As reflected in the order appended to its news release here, the California supreme court yesterday agreed to decide the question of state law that the Ninth Circuit panel in the Prop 8 appeal had certified to it—namely, whether under California law “the official proponents of an initiative measure possess either a particularized interest in the initiative’s validity or the authority to assert the State’s interest in the initiative’s validity, which would enable them to defend the constitutionality of the initiative upon its adoption or appeal a judgment invalidating the initiative, when the public officials charged with that duty refuse to do so.” As the Ninth Circuit panel explained in its order, that question of state law bears directly on Prop 8 proponents’ Article III standing to appeal Judge Vaughn Walker’s anti-Prop 8 ruling.

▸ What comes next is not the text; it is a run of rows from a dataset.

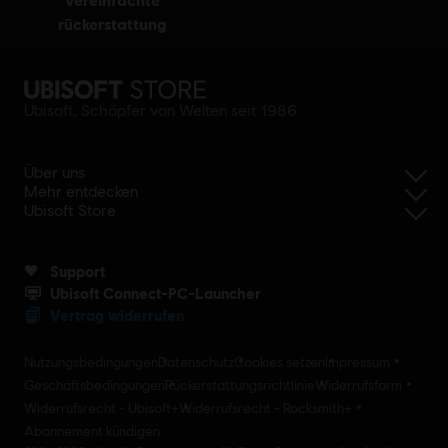
rückerstattung
Ubisoft, Schöpfer von Welten seit 1986
Über uns
Mehr entdecken
Ubisoft Store
Support
Ubisoft Connect-PC-Launcher
Vertrag widerrufen
Nutzungsbedingungen
Datenschutz
Cookies setzen
Impressum
Geschäftsbedingungen
Rückerstattungsrichtlinie
Widerrufsform
Widerrufsrecht - Ubisoft+
Widerrufsrecht - Rocksmith+
Abonnement kündigen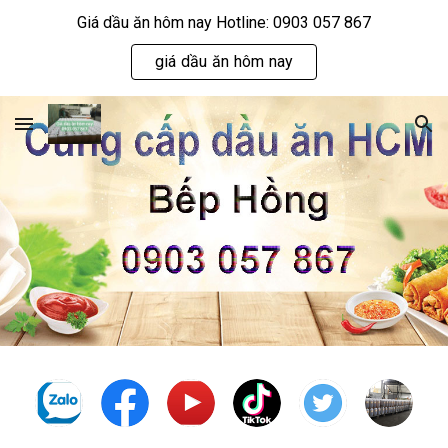
Giá dầu ăn hôm nay Hotline: 0903 057 867
Skip to main content
Skip to navigation
giá dầu ăn hôm nay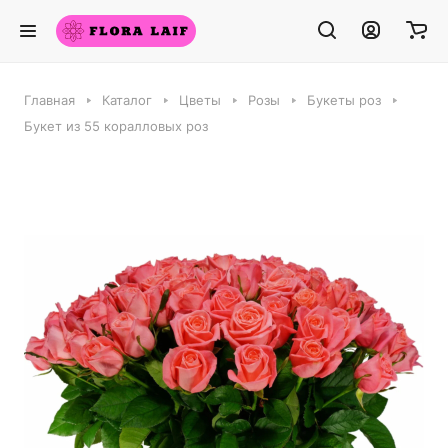
Главная
Каталог
Цветы
Розы
Букеты роз
Букет из 55 коралловых роз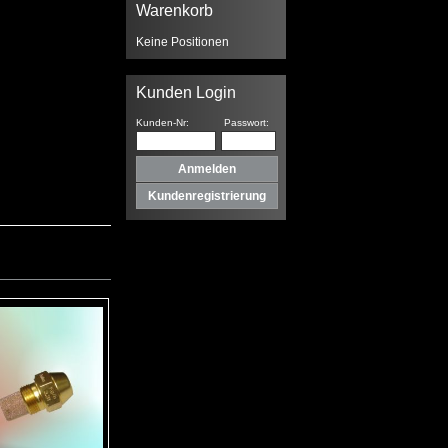
Warenkorb
Keine Positionen
Kunden Login
Kunden-Nr:
Passwort:
Kundenregistrierung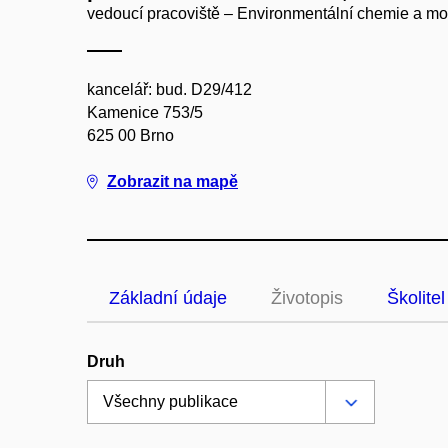
vedoucí pracoviště – Environmentální chemie a m
kancelář: bud. D29/412
Kamenice 753/5
625 00 Brno
Zobrazit na mapě
Základní údaje
Životopis
Školitel
Druh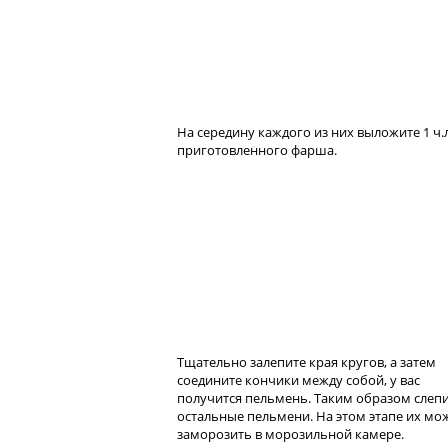
На середину каждого из них выложите 1 ч.л
приготовленного фарша.
Тщательно залепите края кругов, а затем
соедините кончики между собой, у вас
получится пельмень. Таким образом слепи
остальные пельмени. На этом этапе их мо
заморозить в морозильной камере.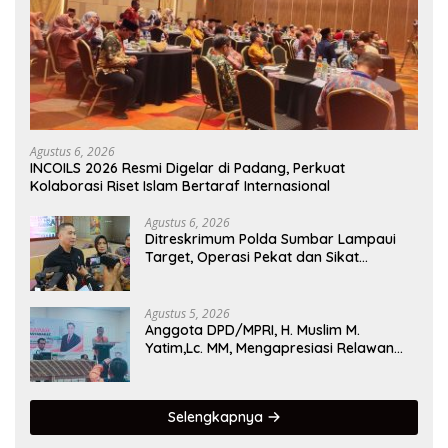
Agustus 6, 2026
INCOILS 2026 Resmi Digelar di Padang, Perkuat
Kolaborasi Riset Islam Bertaraf Internasional
Agustus 6, 2026
Ditreskrimum Polda Sumbar Lampaui
Target, Operasi Pekat dan Sikat
Singgalang 2026 Catat Hasil Maksimal
Agustus 5, 2026
Anggota DPD/MPRI, H. Muslim M.
Yatim,Lc. MM, Mengapresiasi Relawan
KSB Kota Padang salah satu garda
terdepan dalam Bencana
Selengkapnya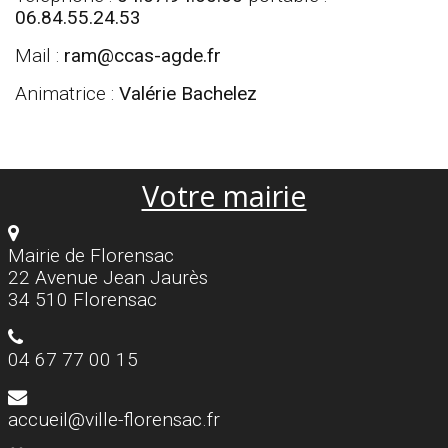
06.84.55.24.53
Mail :
ram@ccas-agde.fr
Animatrice :
Valérie Bachelez
Votre mairie
Mairie de Florensac
22 Avenue Jean Jaurès
34 510 Florensac
04 67 77 00 15
accueil@ville-florensac.fr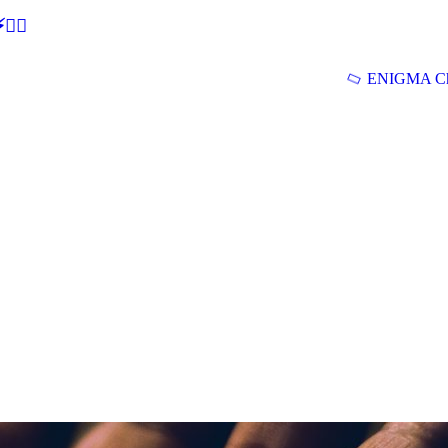
🕵‍♂
ENIGMA Ch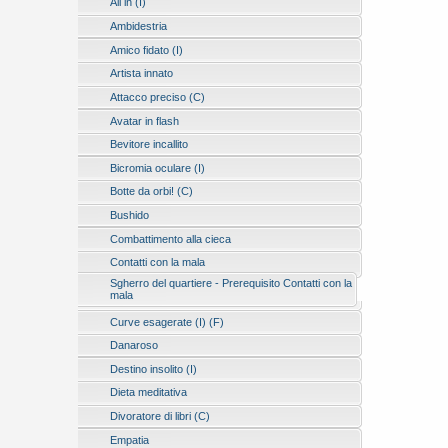
All in (I)
Ambidestria
Amico fidato (I)
Artista innato
Attacco preciso (C)
Avatar in flash
Bevitore incallito
Bicromia oculare (I)
Botte da orbi! (C)
Bushido
Combattimento alla cieca
Contatti con la mala
Sgherro del quartiere - Prerequisito Contatti con la
mala
Curve esagerate (I) (F)
Danaroso
Destino insolito (I)
Dieta meditativa
Divoratore di libri (C)
Empatia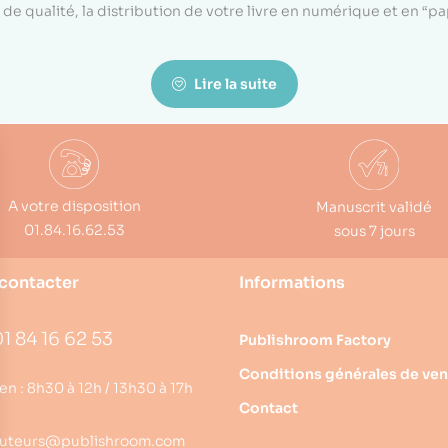
de qualité, la distribution de votre livre en numérique et en “p
Lire la suite
A votre disposition
Manuscrit validé
01.84.16.62.53
sous 7 jours
contacter
Informations
1 84 16 62 53
Publishroom Factory
Conditions générales de ven
en : 8h30 à 12h / 13h30 à 17h
Contact
uteurs@publishroom.com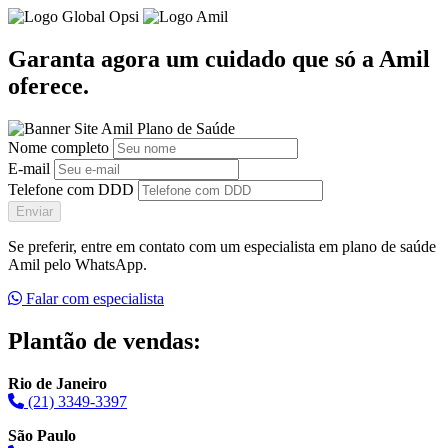
Garanta agora um cuidado que só a Amil
oferece.
Nome completo
E-mail
Telefone com DDD
Enviar
Se preferir, entre em contato com um especialista em plano de saúde
Amil pelo WhatsApp.
Falar com especialista
Plantão de vendas:
Rio de Janeiro
(21) 3349-3397
São Paulo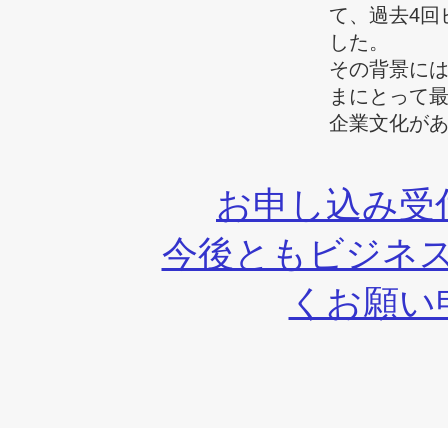
て、過去4回
した。
その背景に
まにとって
企業文化があ
お申し込み受
今後ともビジネス
くお願い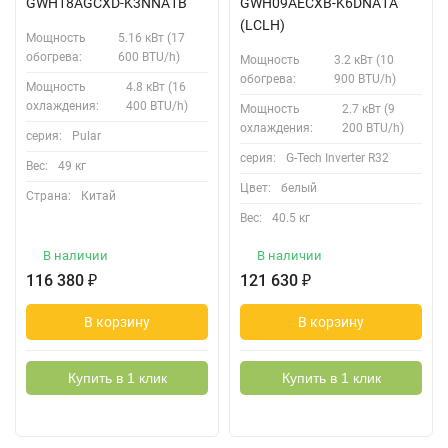
GWH18AGCXD-K3NNA1B
GWH09AECXB-K6DNA1A
(LCLH)
Мощность
5.16 кВт (17
обогрева:
600 BTU/h)
Мощность
3.2 кВт (10
обогрева:
900 BTU/h)
Мощность
4.8 кВт (16
охлаждения:
400 BTU/h)
Мощность
2.7 кВт (9
охлаждения:
200 BTU/h)
серия:
Pular
серия:
G-Tech Inverter R32
Вес:
49 кг
Цвет:
белый
Страна:
Китай
Вес:
40.5 кг
В наличии
В наличии
116 380
₽
121 630
₽
В корзину
В корзину
Купить в 1 клик
Купить в 1 клик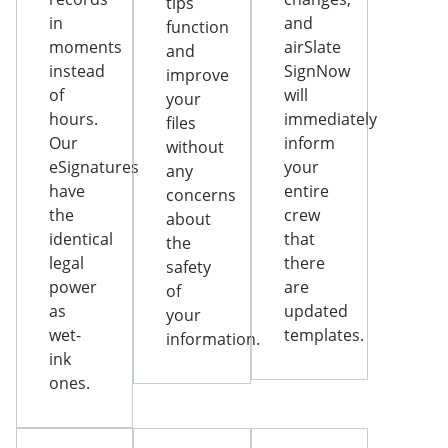
tips
in
and
function
moments
airSlate
and
instead
SignNow
improve
of
will
your
hours.
immediately
files
Our
inform
without
eSignatures
your
any
have
entire
concerns
the
crew
about
identical
that
the
legal
there
safety
power
are
of
as
updated
your
wet-
templates.
information.
ink
ones.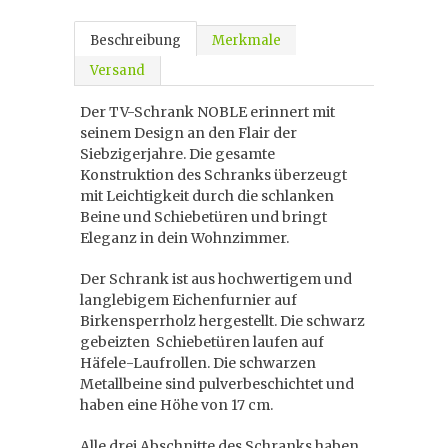
Beschreibung
Merkmale
Versand
Der TV-Schrank NOBLE erinnert mit
seinem Design an den Flair der
Siebzigerjahre. Die gesamte
Konstruktion des Schranks überzeugt
mit Leichtigkeit durch die schlanken
Beine und Schiebetüren und bringt
Eleganz in dein Wohnzimmer.
Der Schrank ist aus hochwertigem und
langlebigem Eichenfurnier auf
Birkensperrholz hergestellt. Die schwarz
gebeizten Schiebetüren laufen auf
Häfele-Laufrollen. Die schwarzen
Metallbeine sind pulverbeschichtet und
haben eine Höhe von 17 cm.
Alle drei Abschnitte des Schranks haben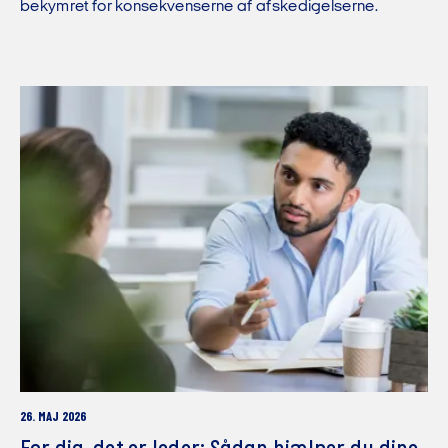
bekymret for konsekvenserne af afskedigelserne.
26. MAJ 2026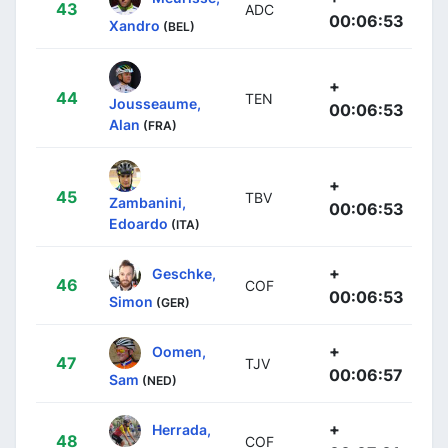
43
ADC
00:06:53
Xandro
(BEL)
+
44
TEN
Jousseaume,
00:06:53
Alan
(FRA)
+
45
TBV
Zambanini,
00:06:53
Edoardo
(ITA)
+
Geschke,
46
COF
00:06:53
Simon
(GER)
+
Oomen,
47
TJV
00:06:57
Sam
(NED)
+
Herrada,
48
COF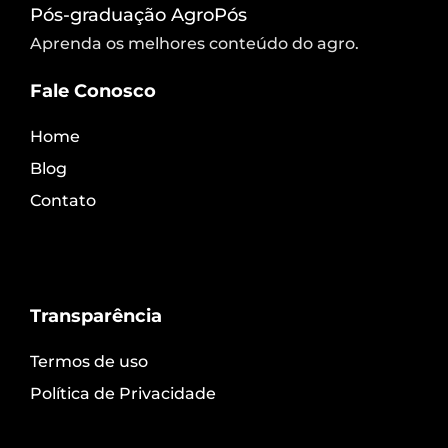
Pós-graduação AgroPós
Aprenda os melhores conteúdo do agro.
Fale Conosco
Home
Blog
Contato
Transparência
Termos de uso
Política de Privacidade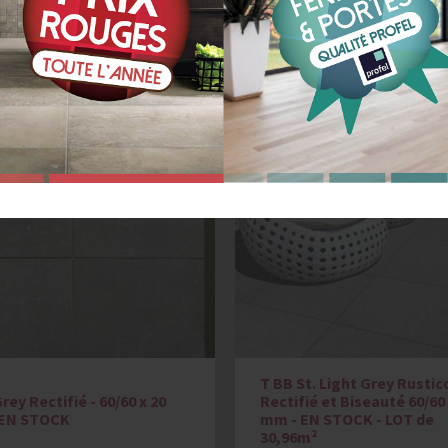
RIX LES PLUS 
T BB St. Light Grey Rustic
rey Rectifié - 60/60 x 20
Rectifié et Biseauté 60/60 
 EN STOCK
mm - EN STOCK - LOT de
30,96m²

Under the California supreme court’s expedited briefing schedule, Prop 8 proponents will file their brief by March 14; the anti-Prop 8 plaintiffs will file their response by April 4; and Prop 8 proponents may file a reply by April 18. Amicus briefs are to be filed by May 2, with the parties filing replies to amicus briefs by May 9.
The court’s order states that oral argument may occur “as early as September, 2011.”
My own guess is that this schedule makes it highly unlikely that any U.S. Supreme Court decision on the merits in this case (if indeed the Court were to grant review of the ultimate Ninth Circuit ruling) would occur before the spring of 2013.